New this week: Cheer Perfection (get it? Get the pun? On “sheer perfection”? Hilarity, we tells ya) is TLC’s new docu-series about competitive cheerleaders, their coaches, and their obsessive mothers. We give it four episodes before it makes us want to murder someone, which is the over/under for TLC these days. (10 p.m.)


This is about the right time of the season to watch Rudolph the Red-Nosed Reindeer: late enough that it isn’t offensively early like just after American Thanksgiving, but early enough that you aren’t so deeply in the Christmas spirit that you fail to realize that the moral of the special is basically “you are worthless until you are needed by authority.” (CBC, 8 p.m.)

A White House Christmas: First Families Remember is literally a special about former First Family members telling us all how they experienced Christmas while their husband/father/brother was the most powerful man in the world. We are not sure who the target audience for this show is. It probably includes Chuck Todd, though. (NBC, 8 p.m.)

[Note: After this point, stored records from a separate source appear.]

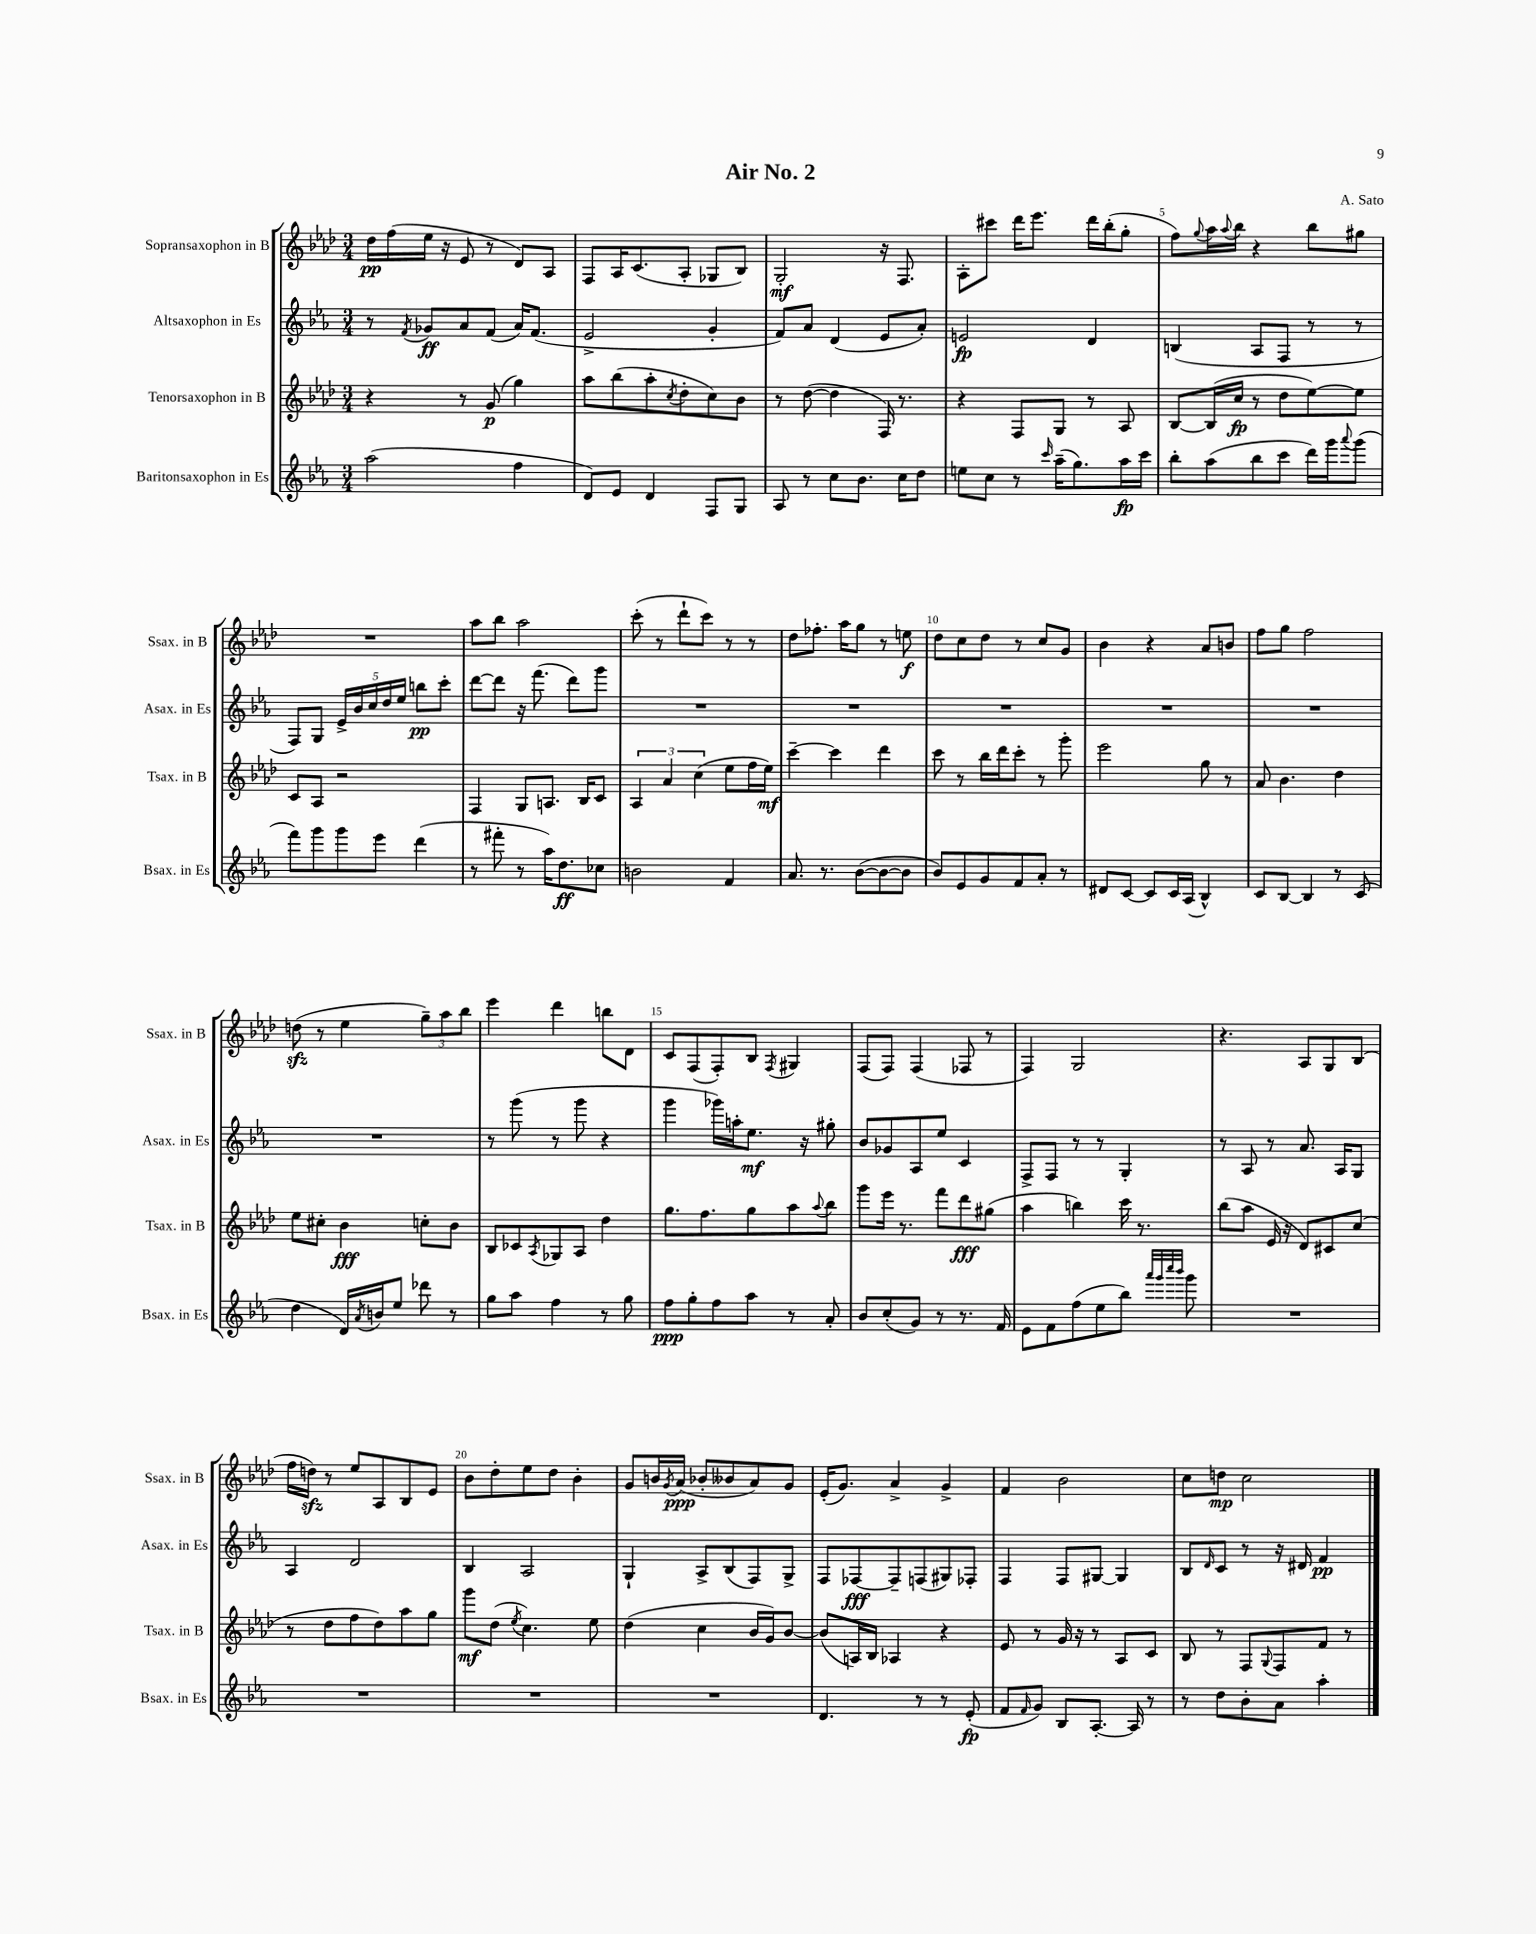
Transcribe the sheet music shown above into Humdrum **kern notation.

**kern	**dynam	**kern	**dynam	**kern	**dynam	**kern	**dynam
*part4	*part4	*part3	*part3	*part2	*part2	*part1	*part1
*staff4	*staff4	*staff3	*staff3	*staff2	*staff2	*staff1	*staff1
*I"Baritonsaxophon in Es	*	*I"Tenorsaxophon in B	*	*I"Altsaxophon in Es	*	*I"Sopransaxophon in B	*
*I'Bsax. in Es	*	*I'Tsax. in B	*	*I'Asax. in Es	*	*I'Ssax. in B	*
*clefG2	*	*clefG2	*	*clefG2	*	*clefG2	*
*k[b-e-a-]	*	*k[b-e-a-d-]	*	*k[b-e-a-]	*	*k[b-e-a-d-]	*
*M3/4	*	*M3/4	*	*M3/4	*	*M3/4	*
=1	=1	=1	=1	=1	=1	=1	=1
(2aa-\	.	4r	.	8r	.	16dd-\LL	pp
.	.	.	.	.	.	(16ff\	.
.	.	.	.	8qf/	.	.	.
.	.	.	.	8g-X/L	ff	16ee-\JJ	.
.	.	.	.	.	.	16r	.
.	.	8r	.	8a-/	.	8e-/	.
.	.	(8g/	p	(8f/J	.	8r	.
4ff\	.	4gg\)	.	16a-/KL)	.	8d-/L)	.
.	.	.	.	(8.f/J	.	.	.
.	.	.	.	.	.	8A-/J	.
=2	=2	=2	=2	=2	=2	=2	=2
8d/L)	.	8aa-\L	.	2e-^/	.	8F/L	.
8e-/J	.	(8bb-\	.	.	.	16A-/K	.
.	.	.	.	.	.	(8.c/	.
4d/	.	8aa-'\	.	.	.	.	.
.	.	8qcc/	.	.	.	.	.
.	.	8dd-'\	.	.	.	8A-'/J	.
8F/L	.	8cc\)	.	4g'/	.	8G-X/L	.
8G/J	.	8b-\J	.	.	.	8B-/J)	.
=3	=3	=3	=3	=3	=3	=3	=3
8A-/	.	8r	.	8f/L)	.	2G'/	mf
8r	.	([8dd-\	.	8a-/J	.	.	.
8cc\L	.	4dd-\]	.	(4d/	.	.	.
8.b-\J	.	.	.	.	.	.	.
.	.	16F/)	.	8e-/L	.	16r	.
16cc\KL	.	8.r	.	.	.	8.F/	.
8dd\J	.	.	.	8a-'/J)	.	.	.
=4	=4	=4	=4	=4	=4	=4	=4
8een\L	.	4r	.	2en/	fp	8A-'\L	.
8cc\J	.	.	.	.	.	8ccc#X\J	.
8r	.	8F/L	.	.	.	16ddd-\KL	.
.	.	.	.	.	.	8.eee-\J	.
16qqccc/	.	.	.	.	.	.	.
(16aa-~\KL	.	8G/J	.	.	.	.	.
8.gg\)	.	.	.	.	.	.	.
.	.	8r	.	4d/	.	16ddd-\LL	.
.	.	.	.	.	.	(16bb-'\J	.
16aa-\L	fp	8A-/	.	.	.	8gg'\J	.
16ccc\JJ	.	.	.	.	.	.	.
=5	=5	=5	=5	=5	=5	=5	=5
8bb-'\L	.	[8B-/L	.	(4Bn/	.	8ff\L)	.
.	.	.	.	.	.	8qqgg/	.
(8aa-\	.	(16B-/L]	.	.	.	16aa-\L	.
.	.	.	.	.	.	8qqaa-/	.
.	.	16cc/JJ	fp	.	.	16bb-\JJ	.
8bb-\	.	8r	.	8A-/L	.	4r	.
8ccc\J	.	8dd-\L	.	8F/J	.	.	.
16ddd\LL)	.	[8ee-\)	.	8r	.	8bb-\L	.
16ggg\J	.	.	.	.	.	.	.
8qqaaa-/	.	.	.	.	.	.	.
(8ggg\J	.	8ee-\J]	.	8r	.	8gg#X\J	.
!!LO:LB:g=z
=6	=6	=6	=6	=6	=6	=6	=6
8fff\L)	.	8c/L	.	8F/L)	.	2.r	.
8ggg\	.	8A-/J	.	8G/J	.	.	.
8ggg\	.	2r	.	20e-^/LL	.	.	.
.	.	.	.	20b-/	.	.	.
.	.	.	.	20cc/	.	.	.
8eee-\J	.	.	.	.	.	.	.
.	.	.	.	20dd/	.	.	.
.	.	.	.	20ee-/JJ	.	.	.
(4ddd\	.	.	.	8bbn\L	pp	.	.
.	.	.	.	8ccc'\J	.	.	.
=7	=7	=7	=7	=7	=7	=7	=7
8r	.	4F/	.	[8ddd\L	.	8aa-\L	.
8fff#X'\	.	.	.	8ddd\J]	.	8bb-\J	.
8r	.	8G/L	.	16r	.	2aa-\	.
.	.	.	.	(8.fff\	.	.	.
16aa-\KL)	.	8.An/J	.	.	.	.	.
8.dd\	ff	.	.	.	.	.	.
.	.	.	.	8ddd\L)	.	.	.
.	.	16B-/KL	.	.	.	.	.
8cc-X\J	.	8c/J	.	8ggg\J	.	.	.
=8	=8	=8	=8	=8	=8	=8	=8
2bn\	.	6A-/	.	2.r	.	(8ccc'\	.
.	.	.	.	.	.	8r	.
.	.	6a-/	.	.	.	.	.
.	.	.	.	.	.	8ddd-`\L	.
.	.	(6cc\	.	.	.	.	.
.	.	.	.	.	.	8ccc\J)	.
4f/	.	8ee-\L	.	.	.	8r	.
.	.	16ff\L	.	.	.	8r	.
.	.	16ee-\JJ)	mf	.	.	.	.
=9	=9	=9	=9	=9	=9	=9	=9
8.a-/	.	[4ccc~\	.	2.r	.	8dd-\L	.
.	.	.	.	.	.	8.ff-X'\J	.
8.r	.	.	.	.	.	.	.
.	.	4ccc\]	.	.	.	.	.
.	.	.	.	.	.	16aa-\KL	.
([8b-\L	.	.	.	.	.	8gg\J	.
8b-\_	.	4ddd-\	.	.	.	8r	.
8b-\J]	.	.	.	.	.	8een\	f
=10	=10	=10	=10	=10	=10	=10	=10
8b-/L)	.	8ccc\	.	2.r	.	8dd-\L	.
8e-/	.	8r	.	.	.	8cc\	.
8g/	.	16bb-\LL	.	.	.	8dd-\J	.
.	.	16ddd-\J	.	.	.	.	.
8f/	.	8ccc'\J	.	.	.	8r	.
8a-'/J	.	8r	.	.	.	8cc/L	.
8r	.	8ggg'\	.	.	.	8g/J	.
=11	=11	=11	=11	=11	=11	=11	=11
8d#X/L	.	2eee-\	.	2.r	.	4b-\	.
[8c/J	.	.	.	.	.	.	.
8c/L]	.	.	.	.	.	4r	.
16c/L	.	.	.	.	.	.	.
(16A-/JJ	.	.	.	.	.	.	.
4B-^^/)	.	8gg\	.	.	.	8a-/L	.
.	.	8r	.	.	.	8bn/J	.
=12	=12	=12	=12	=12	=12	=12	=12
8c/L	.	8a-/	.	2.r	.	8ff\L	.
[8B-/J	.	4.b-\	.	.	.	8gg\J	.
4B-/]	.	.	.	.	.	2ff\	.
8r	.	4dd-\	.	.	.	.	.
(8c/	.	.	.	.	.	.	.
!!LO:LB:g=z
=13	=13	=13	=13	=13	=13	=13	=13
4dd\	.	8ee-\L	.	2.r	.	(8ddnzz\	.
.	.	8cc#X'\J	.	.	.	8r	.
16d/LL)	.	4b-\	fff	.	.	4ee-\	.
8qa-/	.	.	.	.	.	.	.
16bn/J	.	.	.	.	.	.	.
8ee-/J	.	.	.	.	.	.	.
8ddd-X\	.	8ccn'\L	.	.	.	12gg~\L)	.
.	.	.	.	.	.	12aa-\	.
8r	.	8b-\J	.	.	.	.	.
.	.	.	.	.	.	12bb-\J	.
=14	=14	=14	=14	=14	=14	=14	=14
8gg\L	.	8B-/L	.	8r	.	4eee-\	.
8aa-\J	.	8c-X/	.	(8ggg\	.	.	.
.	.	8qA-/	.	.	.	.	.
4ff\	.	8G-X/	.	8r	.	4ddd-\	.
.	.	8A-/J	.	8ggg\	.	.	.
8r	.	4dd-\	.	4r	.	8bbn\L	.
8gg\	.	.	.	.	.	8d-\J	.
=15	=15	=15	=15	=15	=15	=15	=15
8ff\L	ppp	8.gg\L	.	4ggg\	.	8c/L	.
8gg'\	.	.	.	.	.	(8F/	.
.	.	8.ff\	.	.	.	.	.
8ff\	.	.	.	16ggg-X\LL)	.	8F'/)	.
.	.	.	.	16aan'\J	.	.	.
8aa-\J	.	8gg\	.	8.ee-\J	mf	8B-/J	.
.	.	.	.	.	.	8qF/	.
8r	.	8aa-\	.	.	.	4G#X/	.
.	.	.	.	16r	.	.	.
.	.	8qqaa-/	.	.	.	.	.
8a-'/	.	8bb-\J	.	8gg#X'\	.	.	.
=16	=16	=16	=16	=16	=16	=16	=16
8b-/L	.	8ggg\L	.	8b-/L	.	(8F/L	.
(8cc'/	.	16eee-\Jk	.	8g-X/	.	8F/J)	.
.	.	8.r	.	.	.	.	.
8g/J)	.	.	.	8A-/	.	(4F/	.
8r	.	8fff\L	.	8ee-/J	.	.	.
8.r	.	8ddd-\	fff	4c/	.	8F-X/	.
.	.	(8gg#X\J	.	.	.	8r	.
16f/	.	.	.	.	.	.	.
=17	=17	=17	=17	=17	=17	=17	=17
8e-\L	.	4aa-\	.	8F^/L	.	4F/)	.
8f\	.	.	.	8F/J	.	.	.
(8ff\	.	4bbn\)	.	8r	.	2G/	.
8ee-\	.	.	.	8r	.	.	.
8bb-\J)	.	16ccc\	.	4G'/	.	.	.
.	.	8.r	.	.	.	.	.
32qqaaa-/LLL	.	.	.	.	.	.	.
32qqggg/	.	.	.	.	.	.	.
32qqcccc/	.	.	.	.	.	.	.
32qqbbb-/JJJ	.	.	.	.	.	.	.
8ggg\	.	.	.	.	.	.	.
=18	=18	=18	=18	=18	=18	=18	=18
2.r	.	(8bb-\L	.	8r	.	4.r	.
.	.	8aa-\J	.	8A-/	.	.	.
.	.	16e-/	.	8r	.	.	.
.	.	16r	.	.	.	.	.
.	.	8d-/L)	.	8.a-/	.	8A-/L	.
.	.	8c#X/	.	.	.	8G/	.
.	.	.	.	16A-/KL	.	.	.
.	.	(8cc/J	.	8G/J	.	(8B-/J	.
!!LO:LB:g=z
=19	=19	=19	=19	=19	=19	=19	=19
2.r	.	8r	.	4A-/	.	16ff\LL	.
.	.	.	.	.	.	16ddnzz\JJ)	.
.	.	8dd-\L	.	.	.	8r	.
.	.	8ff\	.	2d/	.	8ee-/L	.
.	.	8dd-\)	.	.	.	8A-/	.
.	.	8aa-\	.	.	.	8B-/	.
.	.	8gg\J	.	.	.	8e-/J	.
=20	=20	=20	=20	=20	=20	=20	=20
2.r	.	8ggg\L	mf	4B-/	.	8b-\L	.
.	.	(8dd-\J	.	.	.	8dd-'\	.
.	.	8qee-/	.	.	.	.	.
.	.	4.cc\)	.	2A-/	.	8ee-\	.
.	.	.	.	.	.	8dd-\J	.
.	.	.	.	.	.	4b-'\	.
.	.	8ee-\	.	.	.	.	.
=21	=21	=21	=21	=21	=21	=21	=21
2.r	.	(4dd-\	.	4G`/	.	8g/L	.
.	.	.	.	.	.	16bn/L	.
.	.	.	.	.	.	8qg/	.
.	.	.	.	.	.	(16a-/JJ	ppp
.	.	4cc\	.	8A-^/L	.	8b-X'/L	.
.	.	.	.	(8B-/	.	8b--X/	.
.	.	16b-/LL	.	8F/)	.	8a-/)	.
.	.	16g/J)	.	.	.	.	.
.	.	[8b-/J	.	8G^/J	.	8g/J	.
=22	=22	=22	=22	=22	=22	=22	=22
4.d/	.	(8b-/L]	.	8F/L	.	(16e-'/KL	.
.	.	.	.	.	.	8.g/J)	.
.	.	16An/L)	.	[8F-X/	fff	.	.
.	.	16B-/JJ	.	.	.	.	.
.	.	4A-X/	.	8F-~/]	.	4a-^/	.
8r	.	.	.	(8Fn/	.	.	.
8r	.	4r	.	8G#X/)	.	4g^/	.
(8e-'/	fp	.	.	8F-X'/J	.	.	.
=23	=23	=23	=23	=23	=23	=23	=23
8f/L	.	8e-/	.	4F/	.	4f/	.
16qqf/	.	.	.	.	.	.	.
8g/J)	.	8r	.	.	.	.	.
8B-/L	.	16g/	.	8F/L	.	2b-\	.
.	.	16r	.	.	.	.	.
[8.A-'/J	.	8r	.	[8G#X/J	.	.	.
.	.	8A-/L	.	4G#/]	.	.	.
16A-/]	.	.	.	.	.	.	.
8r	.	8c/J	.	.	.	.	.
=24	=24	=24	=24	=24	=24	=24	=24
8r	.	8B-/	.	8B-/L	.	8cc\L	.
.	.	.	.	16qqd/	.	.	.
8dd\L	.	8r	.	8c/J	.	8ddn\J	mp
8b-'\	.	8F/L	.	8r	.	2cc\	.
.	.	8qqG/	.	.	.	.	.
8a-\J	.	8F/	.	16r	.	.	.
.	.	.	.	16d#X/	.	.	.
4aa-'\	.	8f/J	.	4f/	pp	.	.
.	.	8r	.	.	.	.	.
==	==	==	==	==	==	==	==
*-	*-	*-	*-	*-	*-	*-	*-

The Simpsons rerun of the week: “Milhouse Doesn’t Live Here Anymore,” wherein Milhouse moves away and Bart has to be best friends with Lisa. “It won’t last; brothers and sisters are natural enemies. Like Englishmen and Scots, or Welshmen and Scots, or Japanese and Scots, or Scots and other Scots. Damn Scots! They ruined Scotland!” (OMNI.1, 6 p.m.)

The Weekend

In case you missed the approximately four billion advertisements for Rita MacNeil Presents: Men of the Deeps last year, it is being rerun! Because nothing says Christmas like singing coal miners, we guess. (CTV2, 8 p.m. Sunday)


  • Anonymous

    If the Canadian film industry can come up with better (and popular) movies that people enjoy instead of just being ‘artistic statements’ that only hipster film critics enjoy, then maybe movies like The Santa Clause might stop being made (there are no guarantees on that, however; people like what they like.) As for the CBC’s budget cuts; now you have an excuse to start seriously voting for the two progressive political parties instead of being blase about what party’s in power.

    • CaligulaJones

      “voting for the two progressive political parties”, i.e., splitting the vote again. Harper thanks you.

    • Anonymous

      The Canadian film industry comes up with plenty of good and enjoyable movies, but finding out about them and getting a chance to see them isn’t as easy as looking for a billboard or walking into the Paramount, because chances are you won’t see an ad or a listing. Advertising/marketing expenses aren’t covered by the various grants and funds our film industry has access to, but advertising is make-or-break for film. Without the perceived demand, theatres either just don’t carry our films or only carry them for limited runs. There are also other problems with the distribution industry (which is a near-monopoly, from what I’ve heard), which hesitates to pick up and promote a Canadian film unless there’s some way to tie it to a major foreign release, or use it to gain access to a foreign distribution.